* [What you will do] Exact copy required. Repeat the records, but keep the pictures out.

* [Available records]
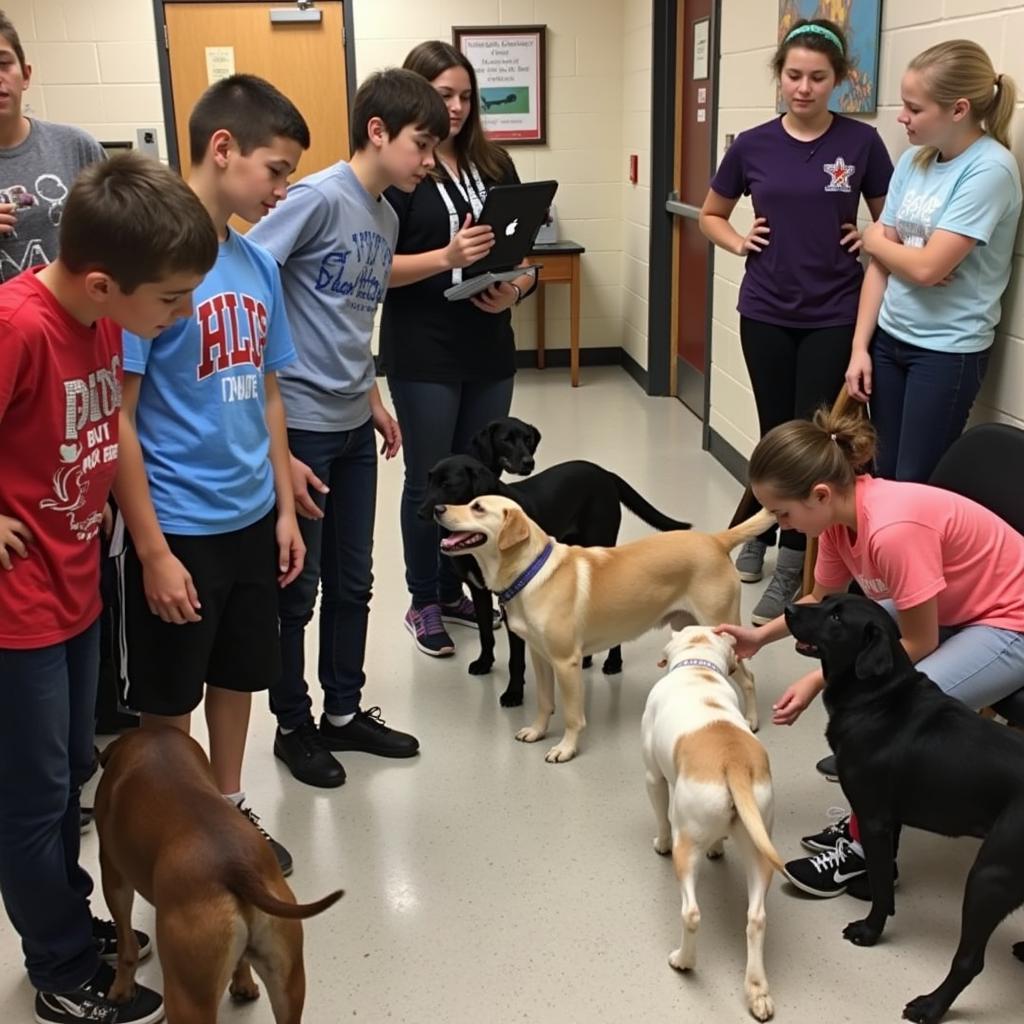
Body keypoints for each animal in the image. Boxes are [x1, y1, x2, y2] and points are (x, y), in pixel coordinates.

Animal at [93, 733, 339, 1019]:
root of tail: (234, 867)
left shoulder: (113, 876)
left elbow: (126, 943)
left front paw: (121, 989)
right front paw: (244, 983)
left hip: (186, 997)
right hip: (288, 984)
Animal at [419, 438, 692, 704]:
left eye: (448, 484)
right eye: (429, 479)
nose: (421, 512)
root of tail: (604, 472)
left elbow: (516, 657)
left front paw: (514, 693)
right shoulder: (479, 591)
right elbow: (486, 633)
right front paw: (485, 663)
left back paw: (613, 662)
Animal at [434, 491, 774, 765]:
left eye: (478, 507)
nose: (437, 508)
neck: (530, 573)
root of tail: (716, 539)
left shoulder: (566, 663)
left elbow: (573, 716)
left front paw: (566, 749)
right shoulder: (540, 656)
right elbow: (545, 702)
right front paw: (537, 731)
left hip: (721, 627)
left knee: (749, 678)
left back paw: (751, 720)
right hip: (690, 627)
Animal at [638, 626, 782, 1019]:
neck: (698, 665)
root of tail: (733, 762)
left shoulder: (653, 777)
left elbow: (659, 813)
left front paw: (659, 843)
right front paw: (718, 848)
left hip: (687, 848)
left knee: (691, 913)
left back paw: (683, 960)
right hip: (759, 849)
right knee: (756, 919)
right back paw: (757, 992)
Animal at [782, 593, 1024, 1024]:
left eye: (837, 618)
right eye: (826, 601)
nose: (789, 610)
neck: (878, 696)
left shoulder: (874, 817)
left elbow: (881, 883)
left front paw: (869, 931)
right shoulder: (887, 818)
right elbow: (883, 873)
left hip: (990, 877)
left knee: (969, 961)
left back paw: (930, 1006)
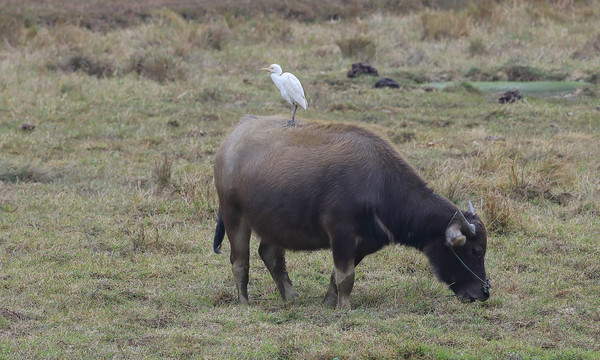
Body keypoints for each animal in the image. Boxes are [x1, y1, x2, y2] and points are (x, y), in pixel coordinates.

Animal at [213, 115, 490, 310]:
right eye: (476, 251)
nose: (484, 292)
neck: (380, 187)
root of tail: (230, 141)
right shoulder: (341, 233)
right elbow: (346, 276)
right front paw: (344, 307)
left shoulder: (364, 243)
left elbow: (337, 277)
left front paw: (328, 302)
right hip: (232, 214)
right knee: (240, 260)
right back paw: (244, 301)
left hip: (273, 222)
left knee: (270, 255)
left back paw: (291, 296)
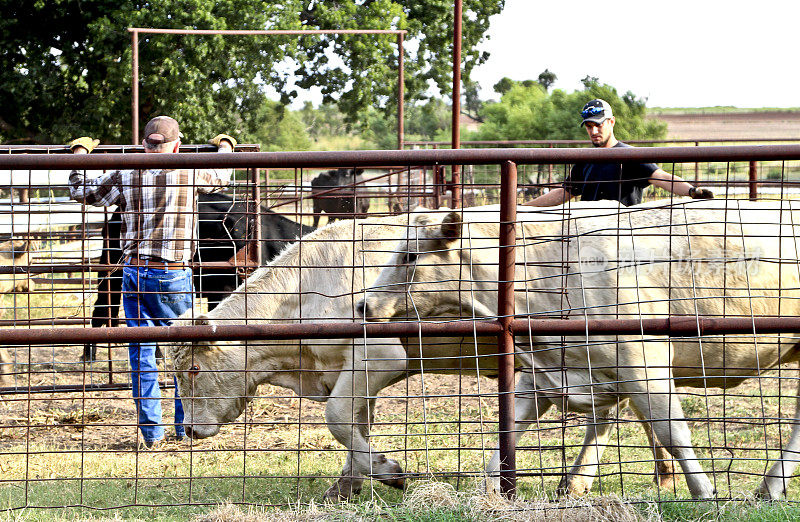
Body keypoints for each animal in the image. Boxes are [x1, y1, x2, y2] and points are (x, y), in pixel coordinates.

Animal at [169, 201, 676, 498]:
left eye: (192, 371)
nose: (189, 430)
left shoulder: (379, 358)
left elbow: (338, 419)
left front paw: (388, 471)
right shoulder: (351, 373)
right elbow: (356, 425)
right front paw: (348, 484)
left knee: (607, 414)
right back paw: (655, 471)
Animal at [360, 197, 800, 498]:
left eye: (410, 255)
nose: (364, 305)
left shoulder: (646, 367)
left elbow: (672, 432)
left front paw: (705, 494)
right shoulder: (546, 373)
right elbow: (513, 428)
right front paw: (491, 491)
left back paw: (770, 487)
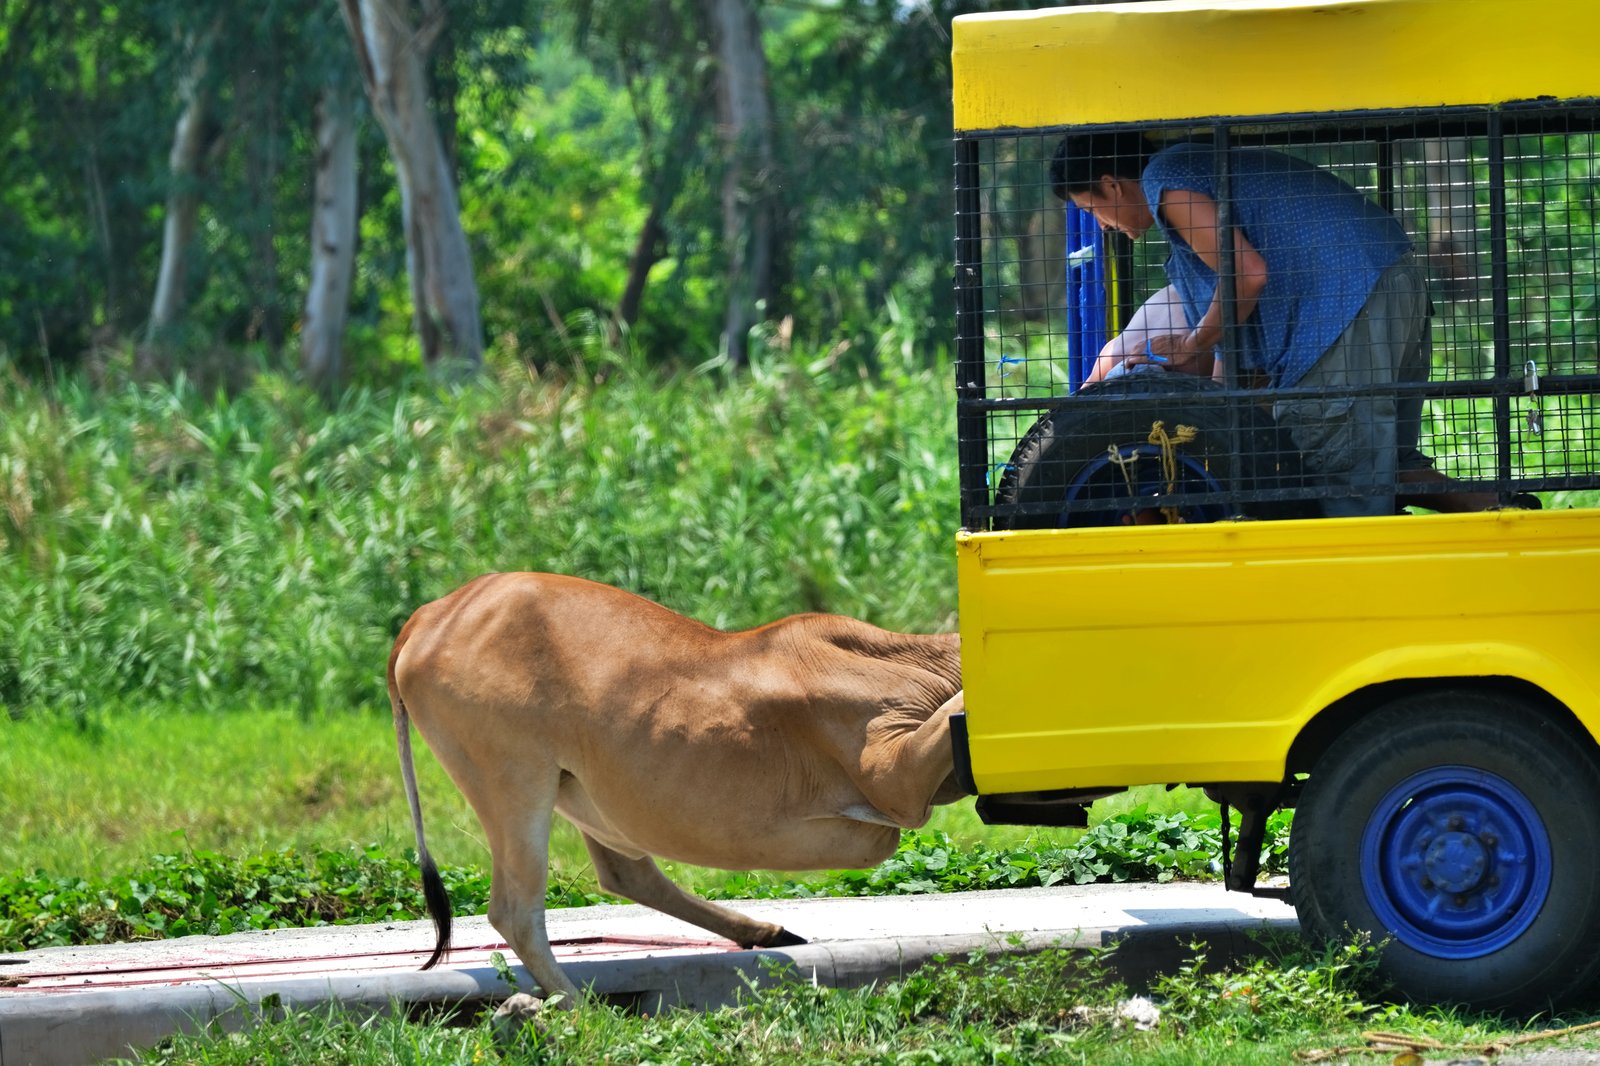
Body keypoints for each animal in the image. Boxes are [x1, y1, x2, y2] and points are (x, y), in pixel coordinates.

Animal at [387, 572, 966, 1004]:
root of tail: (432, 612)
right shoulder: (897, 784)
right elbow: (947, 722)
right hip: (515, 780)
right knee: (516, 910)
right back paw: (585, 1012)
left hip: (582, 793)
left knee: (626, 872)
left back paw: (763, 933)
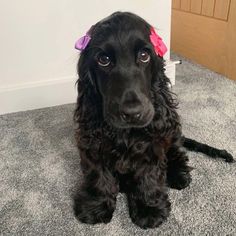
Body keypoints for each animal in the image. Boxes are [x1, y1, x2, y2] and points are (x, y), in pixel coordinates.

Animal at [74, 11, 234, 229]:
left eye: (144, 55)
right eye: (103, 59)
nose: (132, 112)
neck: (125, 133)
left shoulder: (153, 143)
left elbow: (148, 176)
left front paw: (149, 209)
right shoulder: (92, 141)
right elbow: (97, 174)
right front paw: (95, 206)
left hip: (173, 134)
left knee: (177, 153)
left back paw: (179, 175)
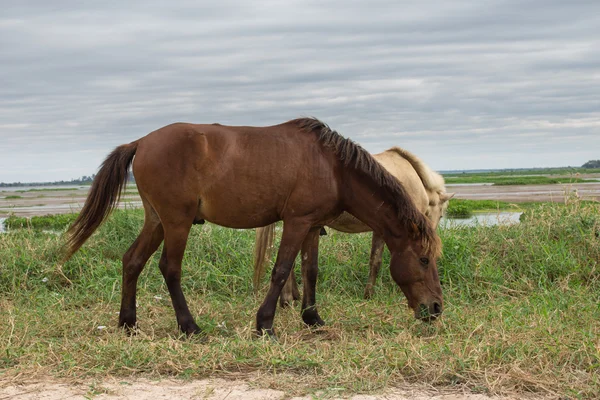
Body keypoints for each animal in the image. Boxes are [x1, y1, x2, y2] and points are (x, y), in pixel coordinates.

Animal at [64, 117, 440, 336]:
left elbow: (311, 270)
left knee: (133, 261)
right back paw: (189, 326)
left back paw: (128, 322)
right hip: (176, 222)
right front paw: (265, 325)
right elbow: (282, 270)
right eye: (424, 259)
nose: (436, 309)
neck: (334, 167)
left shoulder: (312, 225)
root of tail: (141, 142)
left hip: (156, 220)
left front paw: (313, 318)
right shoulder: (296, 222)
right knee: (169, 268)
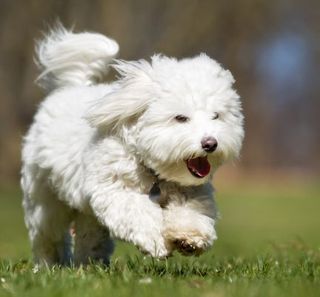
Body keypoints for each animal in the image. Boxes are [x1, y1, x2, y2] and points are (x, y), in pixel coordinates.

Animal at [20, 26, 245, 266]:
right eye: (180, 118)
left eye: (216, 116)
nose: (210, 143)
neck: (153, 171)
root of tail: (72, 87)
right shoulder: (113, 189)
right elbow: (138, 212)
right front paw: (156, 241)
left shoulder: (191, 192)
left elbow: (190, 211)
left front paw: (189, 237)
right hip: (44, 200)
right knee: (48, 235)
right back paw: (49, 264)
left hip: (85, 211)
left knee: (89, 233)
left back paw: (90, 263)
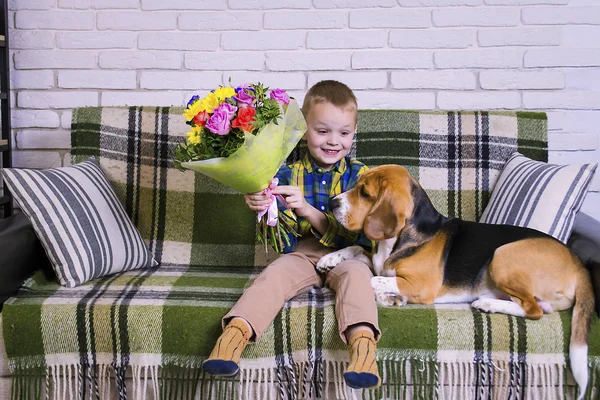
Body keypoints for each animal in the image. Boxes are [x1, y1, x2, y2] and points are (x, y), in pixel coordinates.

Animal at [318, 164, 596, 398]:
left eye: (364, 193)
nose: (331, 203)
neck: (399, 237)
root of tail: (578, 263)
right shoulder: (377, 260)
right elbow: (358, 250)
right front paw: (329, 258)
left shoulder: (420, 285)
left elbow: (376, 279)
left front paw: (388, 296)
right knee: (539, 307)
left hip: (502, 254)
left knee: (534, 310)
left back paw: (487, 304)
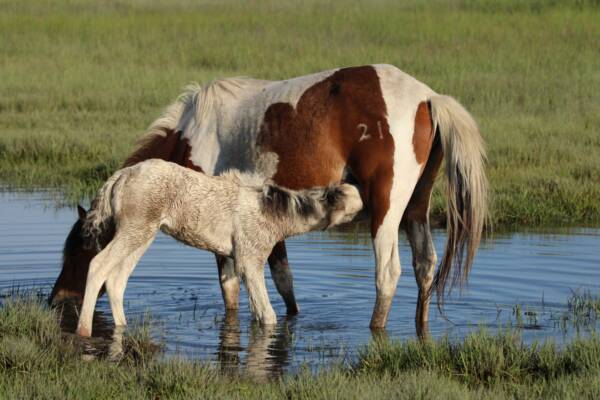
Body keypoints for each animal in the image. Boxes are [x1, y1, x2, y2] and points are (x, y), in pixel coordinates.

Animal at [49, 64, 486, 330]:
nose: (56, 300)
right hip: (415, 208)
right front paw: (291, 321)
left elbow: (230, 286)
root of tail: (427, 97)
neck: (195, 132)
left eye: (78, 250)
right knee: (424, 266)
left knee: (387, 273)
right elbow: (283, 280)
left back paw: (375, 329)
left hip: (385, 211)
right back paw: (420, 328)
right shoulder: (263, 221)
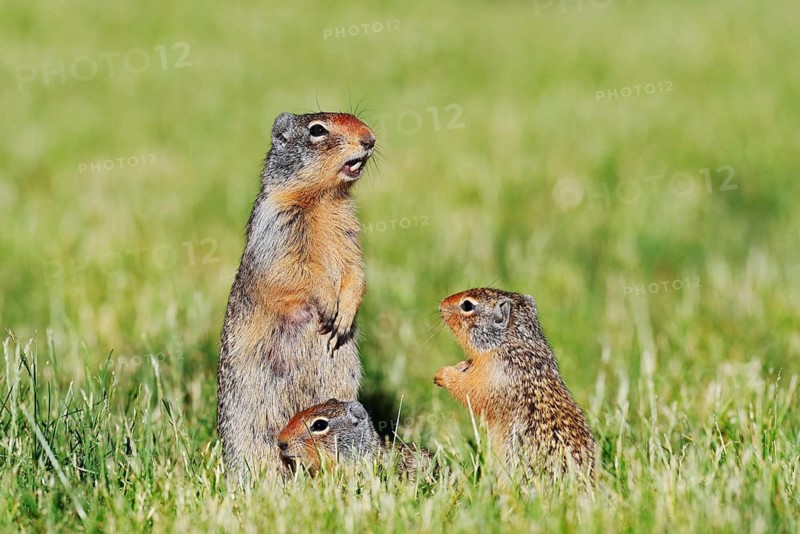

* [Solution for this exercise]
Body keypoints for each animal in the image. Boxes are [x1, y1, x2, y2] and points are (x, y), in pixel coordinates.

Animal at [93, 733, 339, 1019]:
root of tail: (234, 867)
left shoulder: (113, 876)
left elbow: (126, 943)
left front paw: (121, 989)
right front paw: (244, 983)
left hip: (186, 997)
right hip: (288, 984)
Animal at [419, 438, 692, 704]:
left eye: (448, 484)
right eye: (429, 479)
nose: (421, 512)
root of tail: (604, 472)
left elbow: (516, 657)
left front paw: (514, 693)
right shoulder: (479, 591)
right elbow: (486, 633)
right front paw: (485, 663)
left back paw: (613, 662)
Animal at [434, 491, 774, 765]:
left eye: (478, 507)
nose: (437, 508)
neck: (530, 573)
root of tail: (716, 539)
left shoulder: (566, 663)
left elbow: (573, 716)
left front paw: (566, 749)
right shoulder: (540, 656)
right elbow: (545, 702)
right front paw: (537, 731)
left hip: (721, 627)
left knee: (749, 678)
left back paw: (751, 720)
right hip: (690, 627)
Animal at [638, 626, 782, 1019]:
neck: (698, 665)
root of tail: (733, 762)
left shoulder: (653, 777)
left elbow: (659, 813)
left front paw: (659, 843)
right front paw: (718, 848)
left hip: (687, 848)
left knee: (691, 913)
left back paw: (683, 960)
right hip: (759, 849)
right knee: (756, 919)
right back paw: (757, 992)
Animal at [782, 593, 1024, 1024]:
left eye: (837, 618)
right eye: (826, 601)
nose: (789, 610)
neck: (878, 696)
left shoulder: (874, 817)
left elbow: (881, 883)
left front paw: (869, 931)
right shoulder: (887, 818)
right elbow: (883, 873)
left hip: (990, 877)
left knee: (969, 961)
left back paw: (930, 1006)
Body keypoints for each animal in the image. Boxes are [x1, y1, x2, y2] and points are (x, y), in pixel coordinates.

Animal at [213, 115, 490, 310]:
right eye: (476, 251)
nose: (484, 292)
neck: (380, 187)
root of tail: (230, 141)
right shoulder: (341, 233)
right elbow: (346, 276)
right front paw: (344, 307)
left shoulder: (364, 243)
left elbow: (337, 277)
left front paw: (328, 302)
right hip: (232, 214)
right knee: (240, 260)
right back paw: (244, 301)
left hip: (273, 222)
left knee: (270, 255)
left back paw: (291, 296)
Body keypoints for each animal in the image. Boxes are [x1, y1, x2, y2] and points are (x, y), in pixel coordinates.

Animal at [169, 201, 676, 498]:
left eye: (192, 371)
nose: (189, 430)
left shoulder: (379, 358)
left elbow: (338, 419)
left front paw: (388, 471)
right shoulder: (351, 373)
right elbow: (356, 425)
right front paw: (348, 484)
left knee: (607, 414)
right back paw: (655, 471)
Animal at [360, 197, 800, 498]:
left eye: (410, 255)
nose: (364, 305)
left shoulder: (646, 367)
left elbow: (672, 432)
left front paw: (705, 494)
right shoulder: (546, 373)
right elbow: (513, 428)
right front paw: (491, 491)
left back paw: (770, 487)
Body keypoints for each animal in the image. Boxes are [x1, y1, x2, y2] and points are (x, y), in pixel coordinates.

Animal at [387, 572, 966, 1004]:
root of tail: (432, 612)
right shoulder: (897, 784)
right elbow: (947, 722)
right hip: (515, 780)
right knee: (516, 910)
right back paw: (585, 1012)
left hip: (582, 793)
left knee: (626, 872)
left back paw: (763, 933)
Body keypoints for each animal in the image. Boxes are [x1, y1, x2, y2] and points are (x, y), in pixel coordinates.

Animal at [74, 11, 234, 229]:
left eye: (144, 55)
right eye: (103, 59)
nose: (132, 112)
neck: (125, 133)
left shoulder: (153, 143)
left elbow: (148, 176)
left front paw: (149, 209)
right shoulder: (92, 141)
right elbow: (97, 174)
right front paw: (95, 206)
left hip: (173, 134)
left knee: (177, 153)
left back paw: (179, 175)
Body keypoints for each animal in the image. Boxes are [x1, y1, x2, y2] and points are (x, y), in pixel coordinates.

Animal at [64, 117, 440, 336]:
left elbow: (311, 270)
left knee: (133, 261)
right back paw: (189, 326)
left back paw: (128, 322)
right hip: (176, 222)
right front paw: (265, 325)
right elbow: (282, 270)
right eye: (424, 259)
nose: (436, 309)
neck: (334, 167)
left shoulder: (312, 225)
root of tail: (141, 142)
left hip: (156, 220)
left front paw: (313, 318)
right shoulder: (296, 222)
right knee: (169, 268)
Body keypoints for each animal in the image. Boxes are [x1, y1, x2, y2] and points are (x, y), in pixel coordinates.

Animal at [20, 26, 245, 266]:
right eye: (180, 118)
left eye: (216, 116)
nose: (210, 143)
neck: (153, 171)
root of tail: (72, 87)
right shoulder: (113, 189)
right elbow: (138, 212)
right front paw: (156, 241)
left shoulder: (191, 192)
left elbow: (190, 211)
left front paw: (189, 237)
right hip: (44, 200)
right knee: (48, 235)
right back paw: (49, 264)
left hip: (85, 211)
left knee: (89, 233)
left back paw: (90, 263)
Body keypoints for each animal in the image. Boxes are [x1, y1, x2, y2] and points are (x, y), in pixel coordinates.

Animal at [318, 164, 596, 398]:
left eye: (364, 193)
nose: (331, 203)
neck: (399, 237)
root of tail: (578, 263)
right shoulder: (377, 260)
right elbow: (358, 250)
right front paw: (329, 258)
left shoulder: (420, 285)
left elbow: (376, 279)
left front paw: (388, 296)
right knee: (539, 307)
left hip: (502, 254)
left knee: (534, 310)
left back paw: (487, 304)
Body keypoints for each animal in the image. Boxes are [x1, y1, x2, y2] and points are (x, y), in pixel coordinates.

Animal at [49, 64, 486, 330]:
nose: (56, 300)
right hip: (415, 208)
right front paw: (291, 321)
left elbow: (230, 286)
root of tail: (427, 97)
neck: (195, 132)
left eye: (78, 250)
right knee: (424, 266)
left knee: (387, 273)
right elbow: (283, 280)
left back paw: (375, 329)
left hip: (385, 211)
right back paw: (420, 328)
right shoulder: (263, 221)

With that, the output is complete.